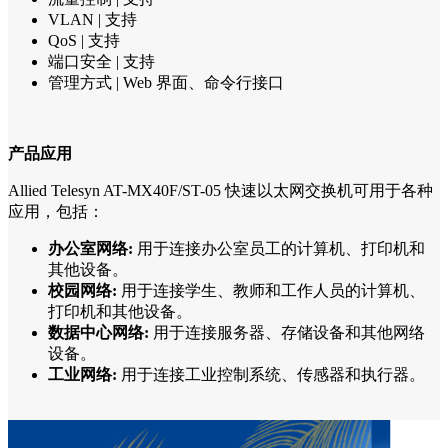
VLAN | 支持
QoS | 支持
端口安全 | 支持
管理方式 | Web 界面、命令行接口
产品应用
Allied Telesyn AT-MX40F/ST-05 快速以太网交换机可用于各种
应用，包括：
办公室网络:
用于连接办公室员工的计算机、打印机和
其他设备。
校园网络:
用于连接学生、教师和工作人员的计算机、
打印机和其他设备。
数据中心网络:
用于连接服务器、存储设备和其他网络
设备。
工业网络:
用于连接工业控制系统、传感器和执行器。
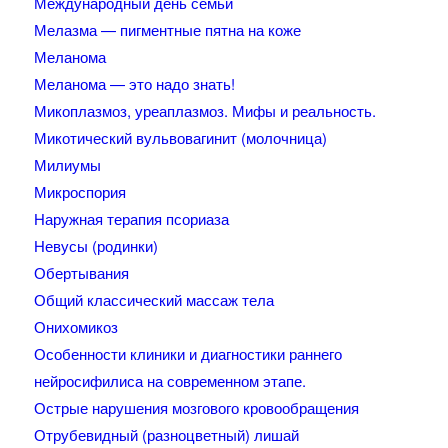
Международный день семьи
Мелазма — пигментные пятна на коже
Меланома
Меланома — это надо знать!
Микоплазмоз, уреаплазмоз. Мифы и реальность.
Микотический вульвовагинит (молочница)
Милиумы
Микроспория
Наружная терапия псориаза
Невусы (родинки)
Обертывания
Общий классический массаж тела
Онихомикоз
Особенности клиники и диагностики раннего
нейросифилиса на современном этапе.
Острые нарушения мозгового кровообращения
Отрубевидный (разноцветный) лишай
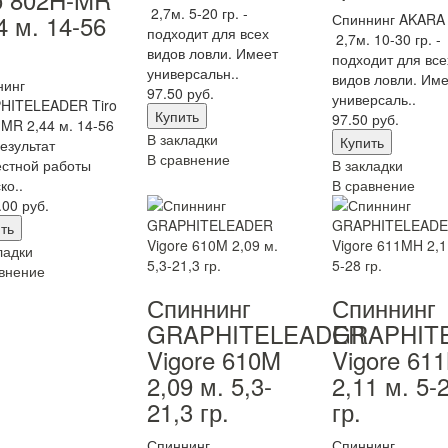
2,7м. 5-20 гр. -
4 м. 14-56
Спиннинг AKARA 
подходит для всех
2,7м. 10-30 гр. -
видов ловли. Имеет
подходит для все
универсальн..
видов ловли. Име
нинг
97.50 руб.
универсаль..
HITELEADER Tiro
97.50 руб.
MR 2,44 м. 14-56
В закладки
результат
В сравнение
стной работы
В закладки
ко..
В сравнение
.00 руб.
ладки
внение
Спиннинг
Спиннинг
GRAPHITELEADER
GRAPHIT
Vigore 610M
Vigore 61
2,09 м. 5,3-
2,11 м. 5-
21,3 гр.
гр.
Спиннинг
Спиннинг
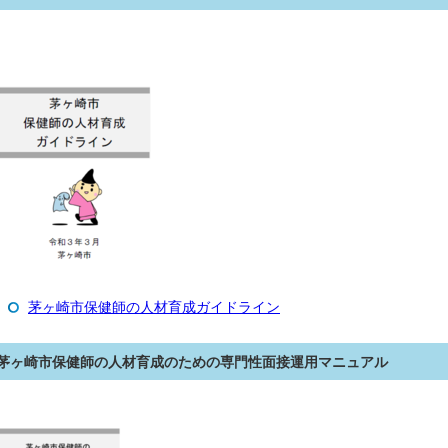
茅ヶ崎市保健師の人材育成ガイドライン
茅ヶ崎市保健師の人材育成のための専門性面接運用マニュアル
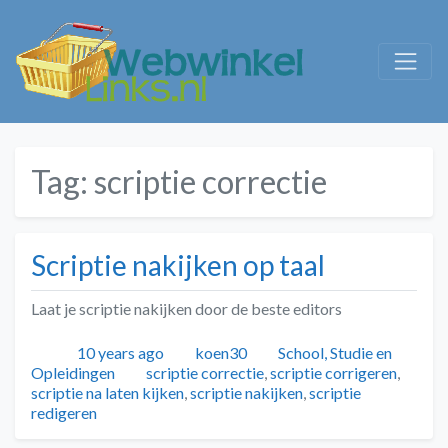
Tag:
scriptie correctie
Scriptie nakijken op taal
Laat je scriptie nakijken door de beste editors
Geplaatst
Auteur
Categorieën
10 years ago
koen30
School, Studie en
Tags
Opleidingen
scriptie correctie
,
scriptie corrigeren
,
scriptie na laten kijken
,
scriptie nakijken
,
scriptie
redigeren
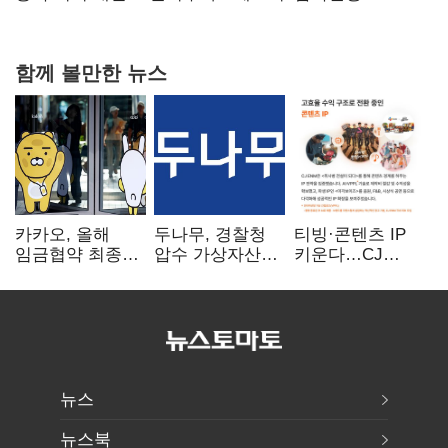
함께 볼만한 뉴스
카카오, 올해
두나무, 경찰청
티빙·콘텐츠 IP
임금협약 최종
압수 가상자산
키운다…CJ
타결…연봉 6.3%
보관 맡는다…
ENM, 하반기
인상·격려금
커스터디 사업
글로벌 확장 가속
300만원
최종 낙찰
뉴스
뉴스북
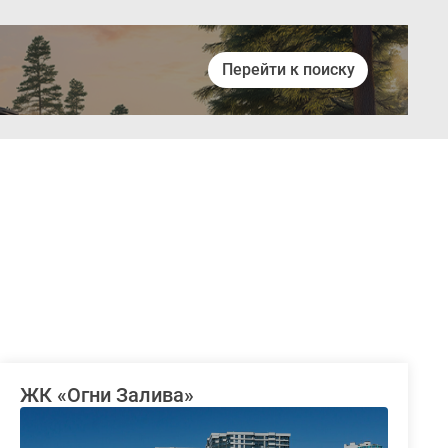
Перейти к поиску
Войти
ЖК «Огни Залива»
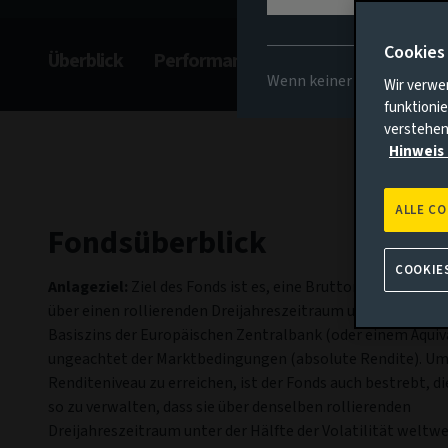
Cookies
Überblick
Performance
Kommentar
Ge
Wenn keiner der oben gena
Wir verwe
funktionie
verstehen
Hinweis 
ALLE C
Fondsüberblick
COOKIE
Anlageziel:
Ziel des Fonds ist es, eine Bruttorendite zu erz
über einen rollierenden Dreijahreszeitraum um 3 % p.a. üb
Basiszins der Europäischen Zentralbank (oder einem Äquiva
ungeachtet der Marktbedingungen (absolute Rendite). Um
Renditeniveau zu erreichen, ist der Fonds auch bestrebt, die
so zu verwalten, dass sie über denselben rollierenden
Dreijahreszeitraum unter der Hälfte der Volatilität weltwe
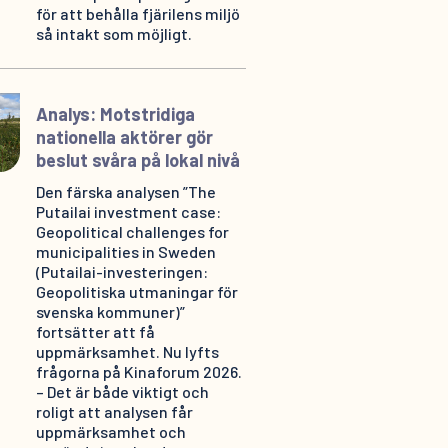
för att behålla fjärilens miljö
så intakt som möjligt.
Analys: Motstridiga
nationella aktörer gör
beslut svåra på lokal nivå
Den färska analysen ”The
Putailai investment case:
Geopolitical challenges for
municipalities in Sweden
(Putailai-investeringen:
Geopolitiska utmaningar för
svenska kommuner)”
fortsätter att få
uppmärksamhet. Nu lyfts
frågorna på Kinaforum 2026.
– Det är både viktigt och
roligt att analysen får
uppmärksamhet och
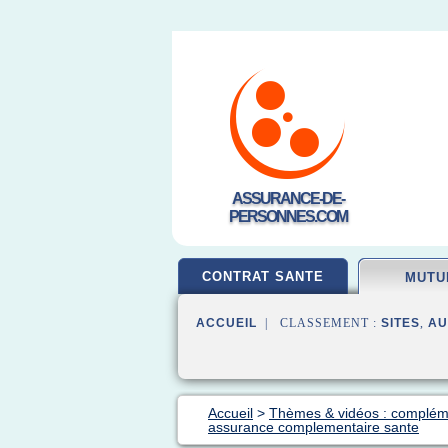
ASSURANCE-DE-
PERSONNES.COM
CONTRAT SANTE
MUTU
ACCUEIL
| CLASSEMENT :
SITES
,
AU
Accueil
>
Thèmes & vidéos : compléme
assurance complementaire sante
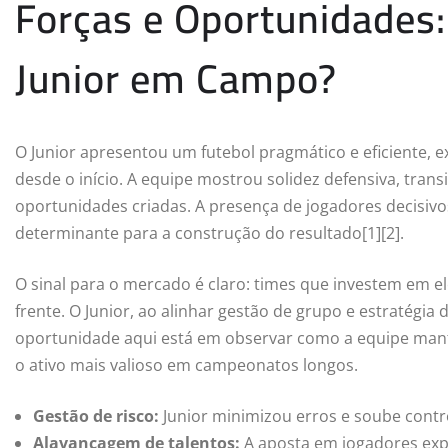
Forças e Oportunidades:
Junior em Campo?
O Junior apresentou um futebol pragmático e eficiente, e
desde o início. A equipe mostrou solidez defensiva, tran
oportunidades criadas. A presença de jogadores decisivo
determinante para a construção do resultado[1][2].
O sinal para o mercado é claro: times que investem em e
frente. O Junior, ao alinhar gestão de grupo e estratégia
oportunidade aqui está em observar como a equipe mant
o ativo mais valioso em campeonatos longos.
Gestão de risco:
Junior minimizou erros e soube contr
Alavancagem de talentos:
A aposta em jogadores expe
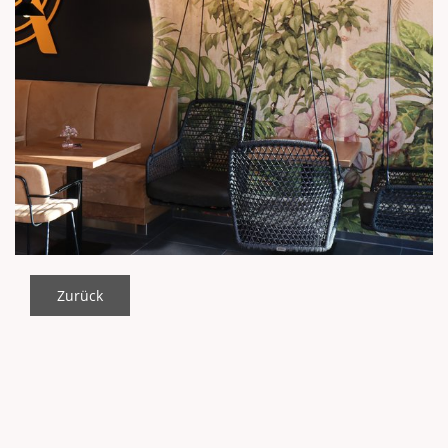
Zurück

--------------------

REQUIREMENT
Write out every line of the data that holds the word "jogadores".

EXPECTED OUTPUT
oportunidades criadas. A presença de jogadores decisivo
A aposta em jogadores expe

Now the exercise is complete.